I have never been sure which place I belong to. My idea of ‘home’ was not attached to any city in particular as my family moved around a lot. My grandparents had lived in one state for years but they too were migrants from a city I have yet to visit.
The places we belong to often become a huge part of our identities. Whenever someone asked me where I came from, I would find myself caught in a spiral of existential questions. Sometimes, I named the city I had last lived in, but then they would follow up with more questions like ‘Oh, do you speak the language?’, or ‘Do you know about this food and that culture?’
I often didn’t know the answers and would tell them so, which would lead to the conclusion that I was not really from that city and had just lived there.
Seven years is a long time, and I am just 20. But I still cannot name the roads and localities where I made my memories. All the moments of my life that have been worth remembering are divided in bits and pieces, but most of them happened in Kolkata.
In the city itself, we had shifted houses thrice. I learnt the language, dressed up for Durga puja, wrote poetry and performed plays and danced. I remember being happy, and yet, there was always a voice, constantly repeating, ‘You do not belong here, you are a foreigner’.
This was not home, I was told.
Eventually my parents moved again, and again, and then I moved away for college. Cliques were formed, the questions became more frequent and I became the loneliest I had ever been. I started avoiding people because they would make assumptions about me on the basis of the last city I had lived in – which was Ahmedabad – and I did not identify with that place.
Nevertheless, I tried to fit in and explored the city because I knew that this too would not last. As a teenager, I had been extremely attached to my parents, yet always felt like they never understood my emotions and longing for a permanent place. “You get to live multiple lives and make so many friends! Is it not better this way?” they always asked rhetorically.
From childhood on, I was shy and never made friends easily. I had always imagined home to be a place of peace and acceptance. So, I concluded, home was not about people. Permanence slowly became a filthy word in my head. Sticking with something for too long, I thought, stopped people from moving ahead and making progress.
Despite everything, I missed Kolkata deeply. So I applied for an internship there. A month later, I found out that I had got it. Suddenly, nostalgia hit me and I couldn’t sleep that night in excitement.
It was difficult, but somehow I convinced my parents to let me live alone for this one month. The hostel in my college had a warden and a curfew time, hence, they had to trust me more during this one month period.
I remember walking out of the airport with eager anticipation to that warm and humid air. I was to live a month in a hostel owned by a family acquaintance. My office was in the older part of the city, which was completely new to me and quite different from where I had grown up.

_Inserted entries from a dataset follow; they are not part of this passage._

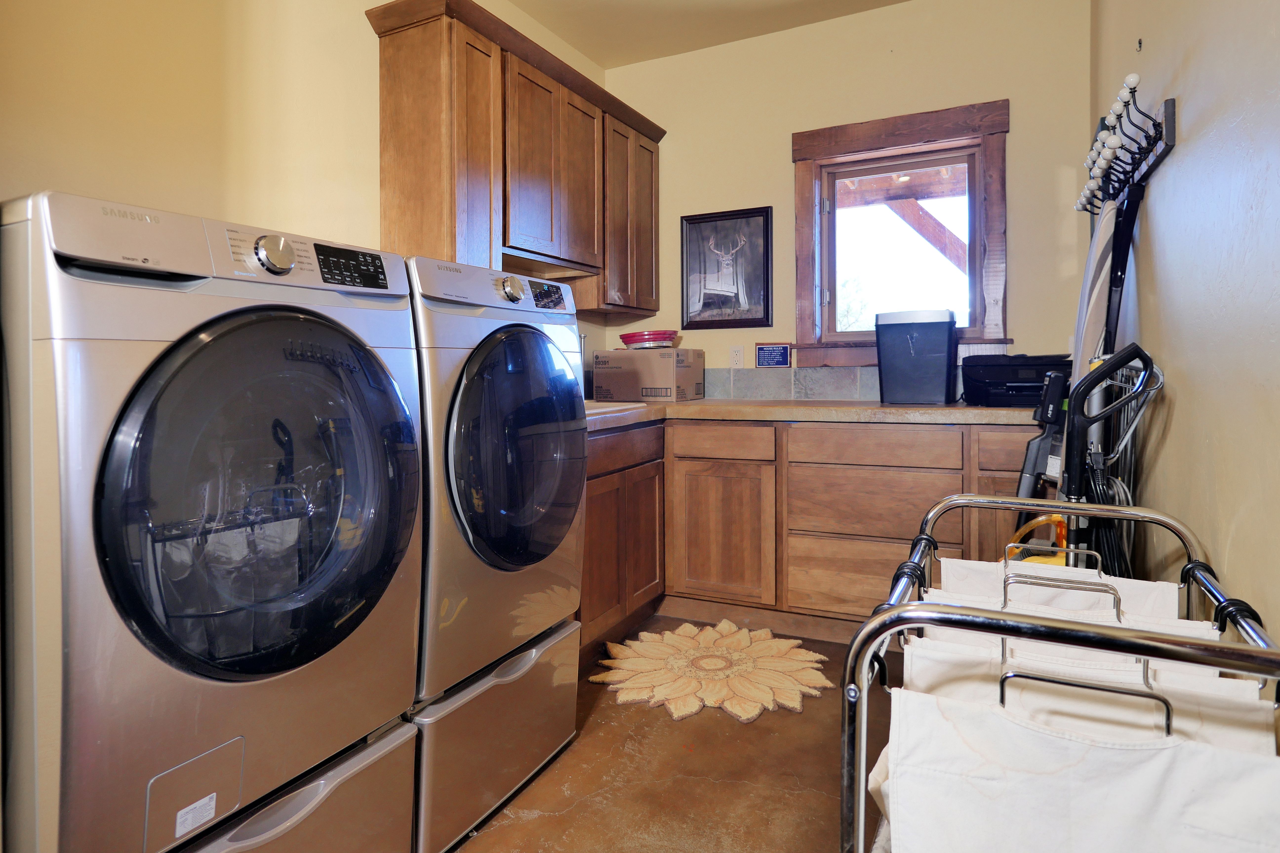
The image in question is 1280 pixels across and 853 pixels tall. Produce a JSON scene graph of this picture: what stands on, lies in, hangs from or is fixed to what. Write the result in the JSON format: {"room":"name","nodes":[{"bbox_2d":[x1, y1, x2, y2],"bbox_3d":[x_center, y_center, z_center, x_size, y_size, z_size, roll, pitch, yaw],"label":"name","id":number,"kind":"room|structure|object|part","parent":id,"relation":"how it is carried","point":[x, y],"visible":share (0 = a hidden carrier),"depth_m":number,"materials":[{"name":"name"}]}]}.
{"room":"laundry room","nodes":[
{"label":"laundry room","id":0,"kind":"room"},
{"bbox_2d":[0,0,603,368],"bbox_3d":[-1.132,-0.357,1.860,0.129,2.734,3.985,0,1,26],"label":"left wall","id":1,"kind":"structure","parent":0,"point":[206,125],"depth_m":1.72,"materials":[{"name":"beige paint"}]},
{"bbox_2d":[365,0,669,315],"bbox_3d":[-0.410,-0.809,2.834,0.352,0.956,1.734,0,1,26],"label":"upper cabinet","id":2,"kind":"object","parent":1,"relation":"attached to","point":[389,170],"visible":0.83,"depth_m":2.35,"materials":[{"name":"brown wood"}]},
{"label":"cabinet door","id":3,"kind":"part","parent":2,"relation":"part of","materials":[{"name":"brown wood"}]},
{"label":"upper cabinet doors","id":4,"kind":"part","parent":2,"relation":"part of","materials":[{"name":"brown wood"}]},
{"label":"cabinet door","id":5,"kind":"part","parent":2,"relation":"part of","materials":[{"name":"brown wood"}]},
{"bbox_3d":[-0.089,-0.794,3.098,0.243,0.868,0.451,0,1,26],"label":"door","id":6,"kind":"part","parent":2,"relation":"part of","materials":[{"name":"brown wood"}]},
{"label":"cabinet door","id":7,"kind":"part","parent":2,"relation":"part of","materials":[{"name":"brown wood"}]},
{"bbox_2d":[441,616,890,852],"bbox_3d":[-0.109,1.087,1.031,2.683,0.101,4.798,0,1,26],"label":"floor","id":8,"kind":"structure","parent":0,"point":[730,727],"depth_m":1.68,"materials":[{"name":"brown concrete"}]},
{"bbox_2d":[167,721,418,852],"bbox_3d":[-0.886,0.870,1.197,0.670,0.313,0.605,0,1,26],"label":"dryer pedestal","id":9,"kind":"object","parent":8,"relation":"on","point":[347,797],"visible":0.37,"depth_m":1.19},
{"bbox_2d":[0,188,424,852],"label":"washing machine","id":10,"kind":"object","parent":9,"relation":"on","point":[276,317],"visible":0.99,"depth_m":0.98,"materials":[{"name":"silver metal"}]},
{"bbox_3d":[-0.711,0.659,1.025,0.051,0.130,0.115,0,1,26],"label":"access panel","id":11,"kind":"part","parent":10,"relation":"part of","materials":[{"name":"metal"}]},
{"bbox_2d":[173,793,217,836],"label":"label sticker","id":12,"kind":"object","parent":10,"relation":"attached to","point":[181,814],"visible":0.97,"depth_m":0.99,"materials":[{"name":"white paper"}]},
{"bbox_3d":[-0.603,0.191,1.091,0.153,0.607,0.484,0,1,26],"label":"washer door","id":13,"kind":"part","parent":10,"relation":"part of","materials":[{"name":"glass"}]},
{"bbox_3d":[-0.668,-0.243,1.180,0.053,0.069,0.064,0,1,26],"label":"knob","id":14,"kind":"part","parent":10,"relation":"part of","materials":[{"name":"silver metal"}]},
{"bbox_3d":[-0.583,-0.244,1.293,0.072,0.072,0.156,0,1,26],"label":"display","id":15,"kind":"part","parent":10,"relation":"part of","materials":[{"name":"black plastic"}]},
{"bbox_2d":[407,616,580,852],"bbox_3d":[-0.602,0.871,1.783,0.691,0.351,0.598,0,1,26],"label":"dryer pedestal","id":16,"kind":"object","parent":8,"relation":"on","point":[539,665],"visible":0.38,"depth_m":1.55,"materials":[{"name":"silver metal"}]},
{"bbox_2d":[407,255,588,702],"bbox_3d":[-0.578,0.202,1.805,0.731,0.996,0.680,0,1,26],"label":"dryer","id":17,"kind":"object","parent":16,"relation":"on","point":[514,289],"visible":0.52,"depth_m":1.55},
{"bbox_3d":[-0.330,-0.256,1.671,0.054,0.069,0.065,0,1,26],"label":"dryer dial","id":18,"kind":"part","parent":17,"relation":"part of","materials":[{"name":"silver metal"}]},
{"bbox_3d":[-0.292,0.169,1.646,0.126,0.625,0.512,0,1,26],"label":"dryer door","id":19,"kind":"part","parent":17,"relation":"part of","materials":[{"name":"glass"}]},
{"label":"dryer display","id":20,"kind":"part","parent":17,"relation":"part of","materials":[{"name":"black"}]},
{"bbox_2d":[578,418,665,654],"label":"base cabinet","id":21,"kind":"object","parent":8,"relation":"on","point":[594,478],"visible":0.28,"depth_m":2.46,"materials":[{"name":"brown wood"}]},
{"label":"drawer","id":22,"kind":"part","parent":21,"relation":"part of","materials":[{"name":"brown wood"}]},
{"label":"cabinet door","id":23,"kind":"part","parent":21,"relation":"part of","materials":[{"name":"brown wood"}]},
{"bbox_2d":[589,621,832,721],"bbox_3d":[0.256,1.010,2.335,0.813,0.014,0.755,0,1,26],"label":"rug","id":24,"kind":"object","parent":8,"relation":"on","point":[622,697],"visible":0.98,"depth_m":2.26,"materials":[{"name":"beige carpet"}]},
{"bbox_2d":[584,417,1029,648],"bbox_3d":[0.660,0.567,2.725,2.327,0.868,0.801,0,1,26],"label":"base cabinet","id":25,"kind":"object","parent":8,"relation":"on","point":[805,466],"visible":0.52,"depth_m":2.52,"materials":[{"name":"brown wood"}]},
{"bbox_3d":[0.334,0.245,2.750,0.384,0.117,0.079,0,1,26],"label":"drawer","id":26,"kind":"part","parent":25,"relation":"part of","materials":[{"name":"brown wood"}]},
{"bbox_3d":[0.351,0.654,2.794,0.405,0.587,0.142,0,1,26],"label":"cabinet door","id":27,"kind":"part","parent":25,"relation":"part of","materials":[{"name":"brown wood"}]},
{"bbox_2d":[586,398,1037,433],"bbox_3d":[0.569,0.112,2.755,2.298,0.049,1.083,0,1,26],"label":"countertop","id":28,"kind":"structure","parent":25,"relation":"on","point":[945,411],"depth_m":2.45,"materials":[{"name":"beige laminate"}]},
{"bbox_2d":[584,400,649,422],"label":"sink","id":29,"kind":"object","parent":28,"relation":"in","point":[610,409],"visible":0.19,"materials":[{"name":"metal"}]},
{"bbox_2d":[593,348,704,401],"bbox_3d":[0.050,-0.056,3.221,0.456,0.249,0.326,0,1,26],"label":"cardboard box","id":30,"kind":"object","parent":28,"relation":"on","point":[702,371],"visible":0.99,"depth_m":3.08,"materials":[{"name":"brown cardboard"}]},
{"bbox_2d":[619,329,677,349],"bbox_3d":[0.045,-0.233,3.264,0.290,0.088,0.283,0,1,44],"label":"red container","id":31,"kind":"object","parent":30,"relation":"on","point":[632,339],"visible":0.95,"depth_m":3.14,"materials":[{"name":"red plastic"}]},
{"bbox_2d":[875,308,957,404],"bbox_3d":[1.148,-0.118,2.670,0.292,0.376,0.286,0,1,26],"label":"trash can","id":32,"kind":"object","parent":28,"relation":"on","point":[943,369],"visible":0.99,"depth_m":2.56,"materials":[{"name":"black plastic"}]},
{"bbox_2d":[960,353,1072,406],"bbox_3d":[1.456,-0.027,2.466,0.398,0.189,0.400,0,1,26],"label":"printer","id":33,"kind":"object","parent":28,"relation":"on","point":[1005,389],"visible":0.78,"depth_m":2.35,"materials":[{"name":"black plastic"}]},
{"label":"drawer","id":34,"kind":"part","parent":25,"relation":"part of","materials":[{"name":"brown wood"}]},
{"bbox_3d":[0.902,0.241,2.496,0.553,0.123,0.101,0,1,26],"label":"drawer","id":35,"kind":"part","parent":25,"relation":"part of","materials":[{"name":"brown wood"}]},
{"bbox_2d":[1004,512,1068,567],"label":"vacuum cleaner part","id":36,"kind":"object","parent":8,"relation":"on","point":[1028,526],"visible":0.14,"depth_m":1.70,"materials":[{"name":"yellow plastic"}]},
{"bbox_2d":[1014,367,1070,529],"bbox_3d":[1.208,0.444,1.898,0.289,1.027,0.254,0,1,-24],"label":"vacuum cleaner","id":37,"kind":"object","parent":8,"relation":"on","point":[1050,399],"visible":0.4,"depth_m":1.88,"materials":[{"name":"black plastic"}]},
{"bbox_2d":[840,490,1279,852],"bbox_3d":[0.615,0.649,0.983,0.499,0.814,0.800,0,1,26],"label":"laundry cart","id":38,"kind":"object","parent":8,"relation":"on","point":[930,543],"visible":0.72,"depth_m":0.78,"materials":[{"name":"metal"}]},
{"bbox_2d":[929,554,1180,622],"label":"white bag","id":39,"kind":"object","parent":38,"relation":"hanging from","point":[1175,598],"visible":0.18,"depth_m":1.18,"materials":[{"name":"white fabric"}]},
{"bbox_2d":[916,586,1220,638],"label":"white cloth","id":40,"kind":"object","parent":38,"relation":"hanging from","point":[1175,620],"visible":0.15,"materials":[{"name":"white fabric"}]},
{"bbox_2d":[882,677,1279,852],"bbox_3d":[0.488,0.539,0.683,0.427,0.361,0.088,0,1,26],"label":"white cloth","id":41,"kind":"object","parent":38,"relation":"hanging from","point":[1248,787],"visible":0.82,"depth_m":0.69,"materials":[{"name":"white fabric"}]},
{"bbox_2d":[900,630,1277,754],"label":"white cloth","id":42,"kind":"object","parent":38,"relation":"hanging from","point":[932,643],"visible":0.25,"depth_m":0.84,"materials":[{"name":"white fabric"}]},
{"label":"handle","id":43,"kind":"part","parent":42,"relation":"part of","materials":[{"name":"silver metal"}]},
{"bbox_2d":[1008,340,1162,570],"bbox_3d":[1.061,0.427,1.588,0.374,1.090,0.340,0,0,-3],"label":"vacuum cleaner","id":44,"kind":"object","parent":8,"relation":"on","point":[1115,364],"visible":0.34,"depth_m":1.53,"materials":[{"name":"black plastic"}]},
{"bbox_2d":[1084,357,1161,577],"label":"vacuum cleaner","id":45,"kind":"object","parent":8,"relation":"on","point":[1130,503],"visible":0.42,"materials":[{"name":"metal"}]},
{"bbox_2d":[507,0,911,69],"bbox_3d":[0.042,-1.778,1.082,2.870,0.105,4.545,0,1,26],"label":"ceiling","id":46,"kind":"structure","parent":0,"point":[577,46],"depth_m":3.05,"materials":[{"name":"paint"}]},
{"bbox_2d":[598,0,1091,400],"bbox_3d":[0.892,-0.402,3.182,2.403,2.770,0.130,0,1,26],"label":"back wall","id":47,"kind":"structure","parent":0,"point":[1033,125],"depth_m":2.99,"materials":[{"name":"beige paint"}]},
{"bbox_2d":[680,205,772,328],"bbox_3d":[0.442,-0.610,3.313,0.472,0.617,0.029,0,1,26],"label":"framed picture","id":48,"kind":"object","parent":47,"relation":"attached to","point":[767,265],"visible":0.99,"depth_m":3.31,"materials":[{"name":"black paper"}]},
{"bbox_2d":[728,346,743,367],"bbox_3d":[0.496,-0.150,3.291,0.071,0.116,0.009,0,1,26],"label":"wall outlet","id":49,"kind":"object","parent":47,"relation":"attached to","point":[735,354],"visible":0.97,"depth_m":3.29,"materials":[{"name":"white plastic"}]},
{"bbox_2d":[754,342,791,368],"bbox_3d":[0.669,-0.156,3.217,0.151,0.137,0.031,0,1,26],"label":"small sign","id":50,"kind":"object","parent":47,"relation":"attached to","point":[760,347],"visible":0.99,"depth_m":3.21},
{"bbox_2d":[703,366,875,400],"bbox_3d":[0.923,-0.020,3.087,2.397,0.154,0.014,0,1,26],"label":"tile backsplash","id":51,"kind":"structure","parent":47,"relation":"attached to","point":[797,374],"depth_m":3.15,"materials":[{"name":"grey tile"}]},
{"bbox_2d":[790,98,1012,365],"bbox_3d":[1.209,-0.668,3.023,0.986,1.190,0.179,0,1,26],"label":"window","id":52,"kind":"structure","parent":47,"relation":"in","point":[855,128],"depth_m":3.01,"materials":[{"name":"brown wood"}]},
{"bbox_2d":[1087,0,1279,674],"bbox_3d":[0.987,-0.344,0.854,0.127,2.729,4.143,0,1,26],"label":"right wall","id":53,"kind":"structure","parent":0,"point":[1161,180],"depth_m":1.27,"materials":[{"name":"beige paint"}]},
{"bbox_2d":[1074,73,1175,214],"bbox_3d":[1.397,-0.659,1.883,0.113,0.201,0.894,0,1,26],"label":"hook rack","id":54,"kind":"object","parent":53,"relation":"attached to","point":[1170,145],"visible":0.85,"depth_m":1.74,"materials":[{"name":"black metal"}]},
{"bbox_2d":[1069,200,1116,389],"bbox_3d":[1.360,0.039,1.924,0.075,1.132,0.354,0,1,26],"label":"ironing board","id":55,"kind":"object","parent":54,"relation":"hanging from","point":[1090,342],"visible":0.49,"depth_m":1.87,"materials":[{"name":"white fabric"}]},
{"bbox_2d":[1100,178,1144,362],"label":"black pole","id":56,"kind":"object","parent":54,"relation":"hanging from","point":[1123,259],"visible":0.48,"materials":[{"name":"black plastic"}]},
{"bbox_2d":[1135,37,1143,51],"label":"wall hook","id":57,"kind":"object","parent":53,"relation":"attached to","point":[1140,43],"visible":0.97,"depth_m":1.77,"materials":[{"name":"metal"}]},
{"label":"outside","id":58,"kind":"structure","parent":0,"visible":0},
{"label":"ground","id":59,"kind":"structure","parent":58,"visible":0},
{"bbox_2d":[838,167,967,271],"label":"wooden beam","id":60,"kind":"structure","parent":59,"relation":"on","point":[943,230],"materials":[{"name":"brown wood"}]}
]}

Little by little, memories came back as I heard people on roads talking in the same old dialect. The roads smelt of the same delicious street food. I had never travelled in public buses before and was specifically forbidden to do the same because they were “unsafe and filled with strange men”, and I was a kid who found it difficult to even cross a road alone.
I promised my father that I would take a cab every day.
I cried like a baby all throughout my first week. I wanted to visit my old friends, but I had a lot of work and my mother had instructed the landlady to not allow me out on the weekends. I had come all the way here and still felt restricted and isolated so I decided to do something about it because an opportunity like this would not come so soon again.
The next Monday, I lied to my parents and decided to take a metro train, but as they had predicted, I boarded the wrong train and got lost. I could not call my parents. I knew a girl from college who lived in that area, but she also did not pick up my call. I was dejected but in no way was I going to call a cab. I followed the GPS and started walking. When I reached the hostel, I told the landlady that I got late because I had extra work.
From the next day on, I decided that I was going to take the public bus. Nearly every day, I would get on the same crowded bus and even missed my stop some days, but I was genuinely happy.
I learned the city better in that one month that I had in those seven years. I felt joy in being invisible and ended up saving a lot of money. On one regular weekday, I skipped office and instead visited a friend’s home. Her mother cooked lunch, and my friend and I watched our favourite cartoons together. Also, I went to one of the oldest temples in the city. With a string of red hibiscus in my hands, I prayed. The idol of the goddess talked to me, she told me I was home.
In retrospect I realise how important the trip was. In life, not everything requires permission, and in all our moments of love, we belong.
On my last night in the city, I cried again. Because now I could cross the streets alone.
Akshita Himatsingka is a law student and writer currently living in Delhi. Her work has also appeared in Beetle Magazine (Delhi Poetry Slam).